Uma liderança em causa

OPINIÃO02.07.202004:00

O tempo é uma peneira. Dispersa o ruído, faz cair todas as coisas secundárias e deixa-nos o que realmente importa. Em cinco anos (de 2015 a 2020), Jorge Jesus passou de diabo a messias. Do treinador que furtou software quando foi empurrado para fora da Luz e assinou pelo Sporting ao único técnico capaz de salvar, novamente, o Benfica. É esta a leitura que qualquer um faz do que se passou na última semana e que mostrou, mais uma vez, Luís Filipe Vieira perdido no seu próprio labirinto, precursor do jesuísmo, adaptação moderna pintada a vermelho do sebastianismo já cantado por Camões.    


Compreende-se a perdição do líder das águias pelo atual treinador do Flamengo: em 17 anos de presidência, foi com ele que o Benfica mais se agigantou. Não em picos, mas num planalto. E, ao contrário do que a narrativa do regime e o discurso oficial apregoavam quando a ordem era para malhar no técnico natural da Amadora, é agora cristalino que, passados cinco anos, precisa muito mais Vieira de Jesus do que Jesus de Vieira, o que quer dizer muito sobre as capacidades e o futuro de cada um no seu ofício.

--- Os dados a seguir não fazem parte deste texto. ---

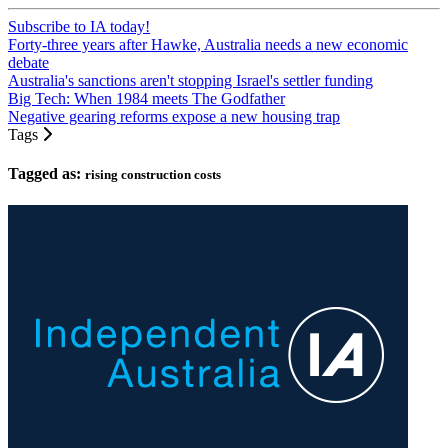
Subscribe to IA today!
Forty-three years after Hawke, Australia needs a new economic
debate
Australia's sanctions aren't stopping Israel's settler funding
Big Tech: When 1984 meets The Godfather
Negative gearing reforms expose a new housing trap
Tags
Tagged as:
rising construction costs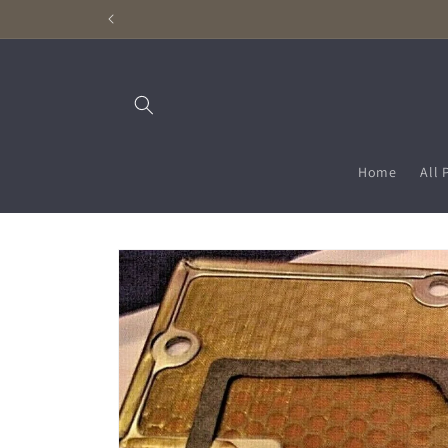
Skip to
content
Home
All 
Skip to
product
information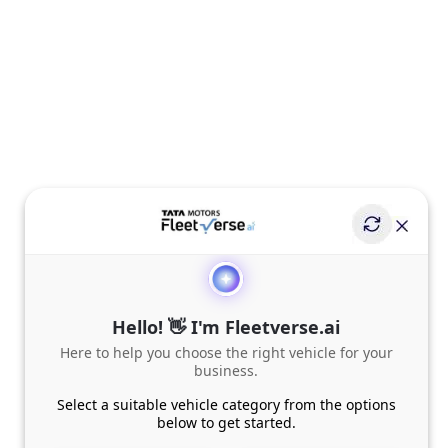
Hello! 👋 I'm Fleetverse.ai
Here to help you choose the right vehicle for your
business.
Select a suitable vehicle category from the options
below to get started.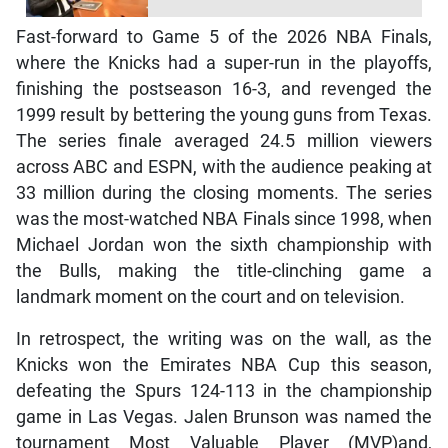
Fast-forward to Game 5 of the 2026 NBA Finals,
where the Knicks had a super-run in the playoffs,
finishing the postseason 16-3, and revenged the
1999 result by bettering the young guns from Texas.
The series finale averaged 24.5 million viewers
across ABC and ESPN, with the audience peaking at
33 million during the closing moments. The series
was the most-watched NBA Finals since 1998, when
Michael Jordan won the sixth championship with
the Bulls, making the title-clinching game a
landmark moment on the court and on television.
In retrospect, the writing was on the wall, as the
Knicks won the Emirates NBA Cup this season,
defeating the Spurs 124-113 in the championship
game in Las Vegas. Jalen Brunson was named the
tournament Most Valuable Player (MVP)and,
following their exploits last Saturday, the Knicks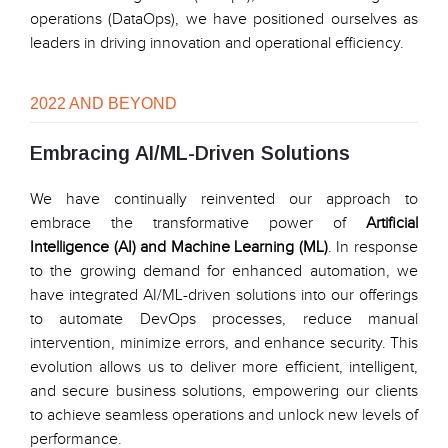
operations (DataOps), we have positioned ourselves as
leaders in driving innovation and operational efficiency.
2022 AND BEYOND
Embracing AI/ML-Driven Solutions
We have continually reinvented our approach to
embrace the transformative power of
Artificial
Intelligence (AI) and Machine Learning (ML)
. In response
to the growing demand for enhanced automation, we
have integrated AI/ML-driven solutions into our offerings
to automate DevOps processes, reduce manual
intervention, minimize errors, and enhance security. This
evolution allows us to deliver more efficient, intelligent,
and secure business solutions, empowering our clients
to achieve seamless operations and unlock new levels of
performance.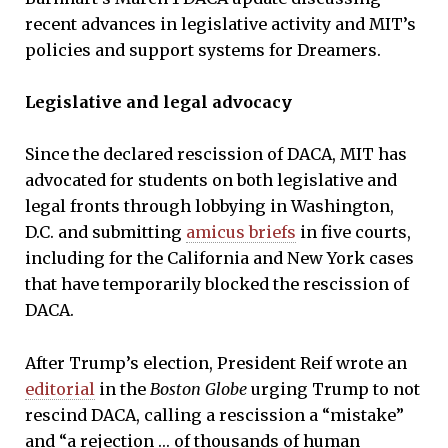
recent advances in legislative activity and MIT’s
policies and support systems for Dreamers.
Legislative and legal advocacy
Since the declared rescission of DACA, MIT has
advocated for students on both legislative and
legal fronts through lobbying in Washington,
D.C. and submitting
amicus briefs
in five courts,
including for the California and New York cases
that have temporarily blocked the rescission of
DACA.
After Trump’s election, President Reif wrote an
editorial
in the
Boston Globe
urging Trump to not
rescind DACA, calling a rescission a “mistake”
and “a rejection … of thousands of human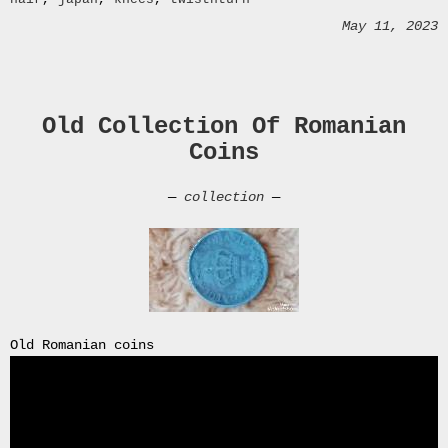
Archives
May 11, 2023
July
2026
June
2026
Old Collection Of Romanian
May
2026
Coins
April
2026
—
collection
—
March
2026
February
2026
January
2026
December
Old Romanian coins
2025
November
2025
October
2025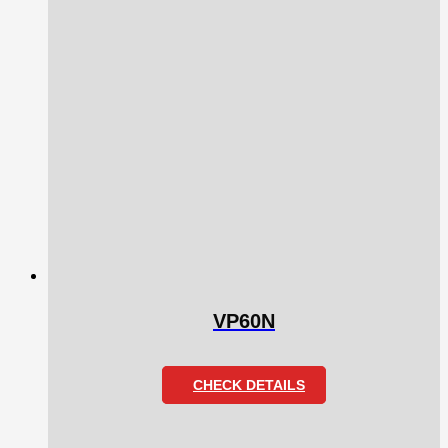
VP60N
CHECK DETAILS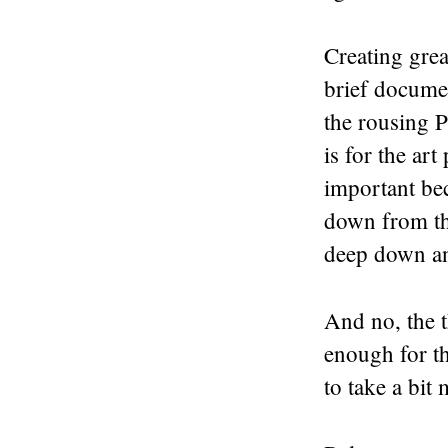
Creating grea
brief document
the rousing 
is for the art
important be
down from the
deep down an
And no, the t
enough for t
to take a bit 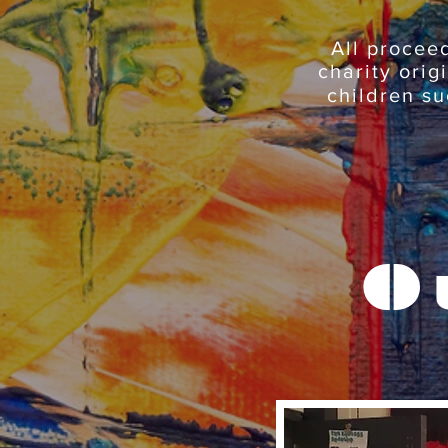
All procee
charity orig
children su
O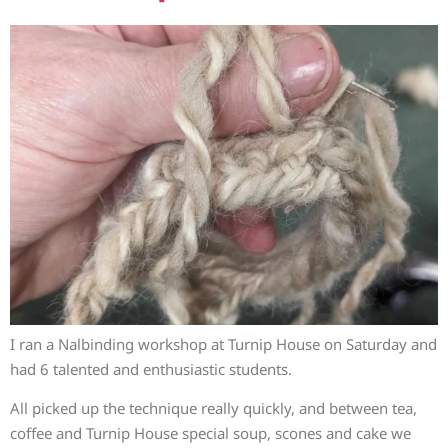
I ran a Nalbinding workshop at Turnip House on Saturday and
had 6 talented and enthusiastic students.
All picked up the technique really quickly, and between tea,
coffee and Turnip House special soup, scones and cake we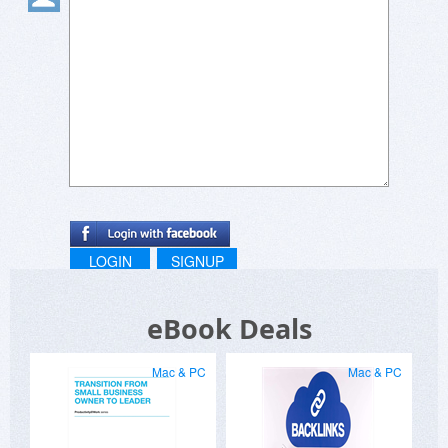
LOGIN
SIGNUP
eBook Deals
Mac & PC
Mac & PC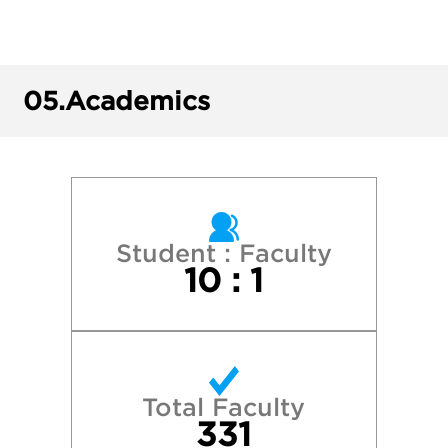
Bowdoin College
Brown University
05.
Academics
Clemson University
Cornell University
George Washington University
Student : Faculty
10 : 1
Harvard College
Ithaca College
Total Faculty
McGill University
331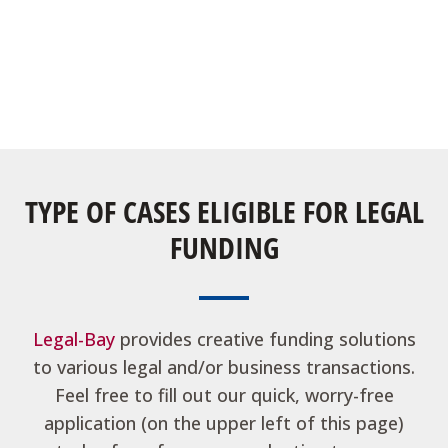
TYPE OF CASES ELIGIBLE FOR LEGAL
FUNDING
Legal-Bay
provides creative funding solutions
to various legal and/or business transactions.
Feel free to fill out our quick, worry-free
application (on the upper left of this page)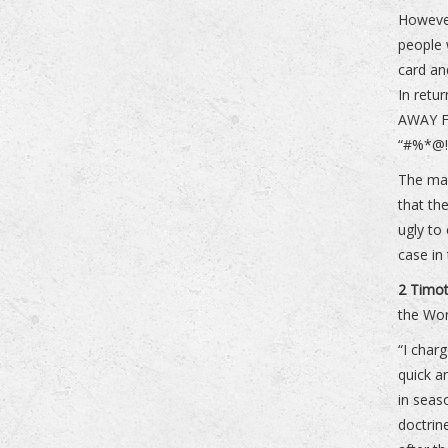
However
people 
card an
In retu
AWAY F
“#%*@!%
The mas
that th
ugly to
case in
2 Timot
the Wo
“I char
quick a
in seas
doctrin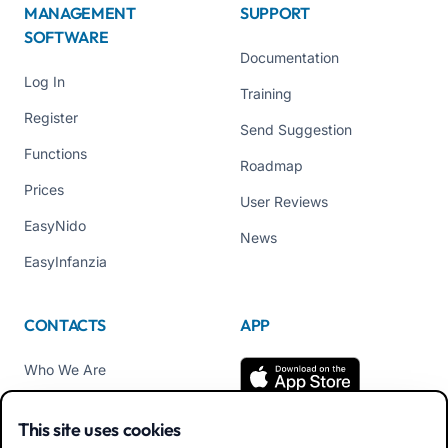
MANAGEMENT
SUPPORT
SOFTWARE
Documentation
Log In
Training
Register
Send Suggestion
Functions
Roadmap
Prices
User Reviews
EasyNido
News
EasyInfanzia
CONTACTS
APP
Who We Are
Contact us
This site uses cookies
Tel +39 02 84152514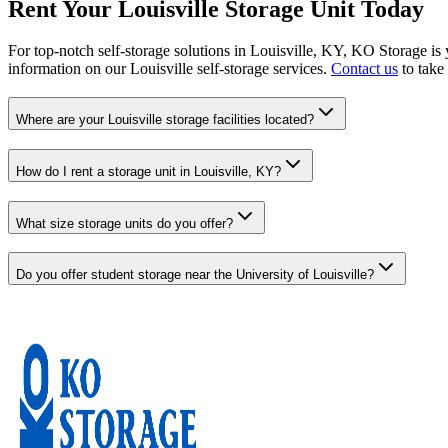
Rent Your Louisville Storage Unit Today
For top-notch self-storage solutions in Louisville, KY, KO Storage is
information on our Louisville self-storage services.
Contact us
to take 
Where are your Louisville storage facilities located?
How do I rent a storage unit in Louisville, KY?
What size storage units do you offer?
Do you offer student storage near the University of Louisville?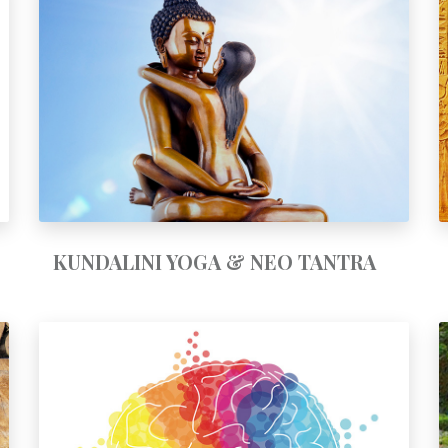
KUNDALINI YOGA & NEO-TANTRA
KUNDALINI YOGA & NEO TANTRA
PATTERN CLEARING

Parece claro, para muitos benfiquistas, que está menos em causa o valor de um treinador e mais em discussão o que é o Benfica como força desportiva. Fazer depender o sucesso ou insucesso de apenas um homem é um sinal de fraqueza de quem lidera, de quem não é, afinal, capaz de criar a tão afamada estrutura em que o treinador é uma peça importante mas não a parede mestra. Em 17 anos de presidência, os dois grandes ciclos de sucesso desportivo de Vieira tiveram como suporte duas personalidades muito fortes a seu lado: José Veiga (como dirigente) e Jorge Jesus (como treinador). Sempre que tal não aconteceu, ficaram mais expostas as fragilidades de um modelo de gestão.  


É redutor colocar todas as culpas em Bruno Lage pelos maus resultados e exibições. Se o treinador mostrou, em determinado momento de 2019/2020, que estava a ter dificuldades em fazer passar a mensagem aos jogadores, caberia à estrutura detetar os sinais e agir em conformidade. Sem os líderes de balneário da época passada (Luisão, Salvio, Jonas...) talvez se exigisse mais aptidão para gerir as chamadas dinâmicas de balneário. Daqueles gestos e decisões por vezes desconhecidos do grande público, porém tão ou mais importantes que uma contratação de €20 milhões. Recordo um exemplo no FC Porto em 2011/2012: em fevereiro, os dragões chamaram Paulinho Santos para a equipa técnica de Vítor Pereira, tomando o lugar de Rui Quinta no banco de suplentes, passando este a observar os jogos num local superior. Estava aqui em causa as dinâmicas. Coincidência ou não, os portistas partiram para um final de época histórico, culminando no famoso minuto Kelvin - lê-se agora que Luisão irá integrar a equipa técnica do Benfica na próxima época...  


A pergunta que agora muitos fazem é se estamos na iminência de uma mudança de ciclo no Benfica. Isso dependerá muito do que fizer Luís Filipe Vieira, da sorte que também o acompanhar (a mesma que fez Lage tornar-se de interino em definitivo enquanto Vieira procurava um sucessor para Rui Vitória, Jorge Jesus incluído) e de que ideias poderão surgir de outros candidatos às eleições. Dos já conhecidos mas fundamentalmente daqueles que ainda não se expuseram mas já se movimentam.


Vieira resistiu aos maus momentos no passado mas para isso contou sempre com um consenso generalizado em torno da sua figura, algo que parece estar mais longe nos dias que correm. E não será soltando esqueletos com 20 anos que conseguirá convencer quem duvida dele. Até Churchill perdeu as eleições no pós-guerra.

PS: O SC Braga estava anteontem a vencer por 2-0, mas aos 34’ Soares Dias roubou a bola, deu a Jorge Sousa, que na esquerda cruzou para Tiago Martins finalizar; aos 35’, num vólei de pé esquerdo, Manuel Mota fez o 2-2; aos 40’, Luís Godinho recebeu da esquerda e tocou atrasado para João Pinheiro faturar. Consta que, com Rúben Amorim, esta equipa teve dificuldades em furar as linhas dos minhotos. Não bascularam, triangularam nem controlaram a profundidade. Impotente, o treinador destes jogadores decidiu fazer  um comunicado, criticando os apanha-bolas.